Sunday, May 29, 2011

The Wedding Tree

All right, I'll admit it, here's one of my secrets: I have a special, very feminine tree that I like to hug. It comforts me to tuck my head against her tree belly, and look up and down the coast, peeking out at the world as if from behind Mama, holding onto her skirts.

This small oak grows on the point below below us, on a finger of land forming the side of one of Partington's many small canyons. She's been festooned with prayer flags and slightly pruned for a nice trim shape. She's witnessed the words of lovers, sheltered sunset watchers, and been the subject of many mystical landscape paintings.

Big Sur's mountain ridges spread away from her to the north and south, her backdrop is the ever-changing ocean and sky. From under her branches, I feel a frisson of vertigo, as if I was a red-tailed hawk swooping down towards the sea.

Probably the most interesting (and most often commented on) aspect of the Wedding Tree is that if you look at her with soft eyes, she is in fact a woman, her torso plunged into the land, legs reaching up into the air.
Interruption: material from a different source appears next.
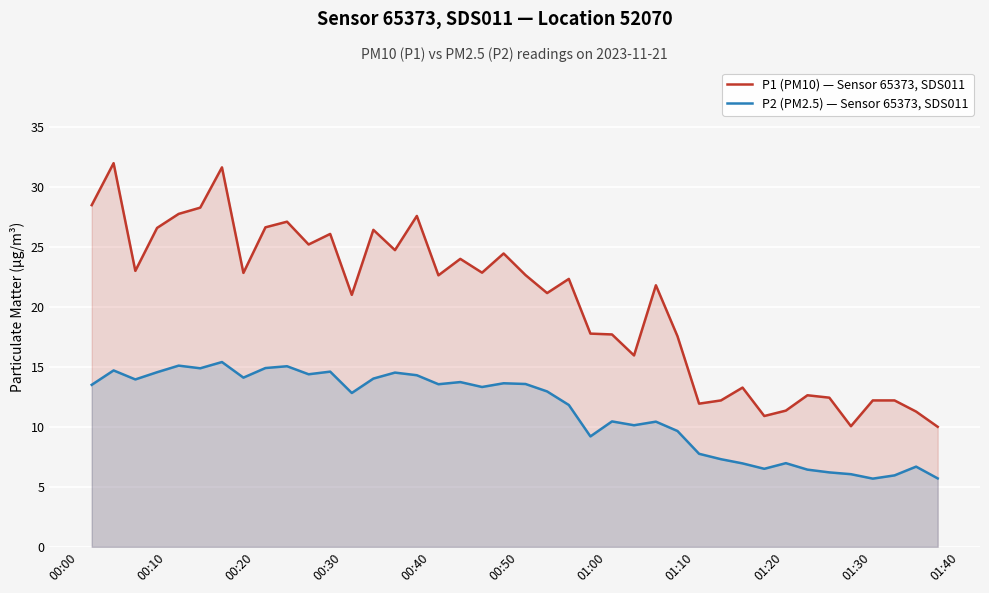

How many values in the P2 (PM2.5) — Sensor 65373, SDS011 series are below 13?

20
She has an upside down "muffin top" and a serious belly button. The question, as my painter friend wondered, is whether she is diving down into the earth, or jumping up out of it.

Maybe she's doing handsprings, leaping from ridge to ridge over the ages, or maybe she's an Esalen tribal princess, transformed into an oak in some ancient, indigenous fairy tale. Either way, she is our Tree Goddess.
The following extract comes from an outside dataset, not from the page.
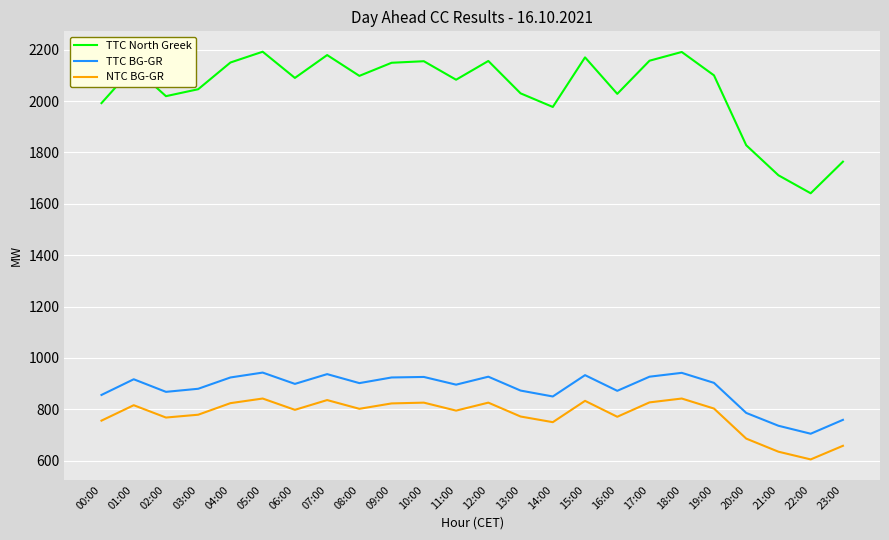

At which label is TTC BG-GR closest to 824?

14:00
One morning last week I woke up like the rest of the world: after listening to city sounds in my bed, I drank a cup of coffee, walked out onto the street, got in my car and drove to an office building, where I talked about the business world all day.

How blessed I felt when the very next morning, wearing only my bathrobe, cowboy hat and sturdy shoes, playing pied piper to my three eccentric cats (who go on walks with us) I began my day leaning against the Wedding Tree's warm tummy and soaking up the strength of her primeval thighs.

1 comment:

SurToby said...

As usual, darling one, your words evoke such a spiritual recollection. How easily the words flow from you to bring forth visions and images.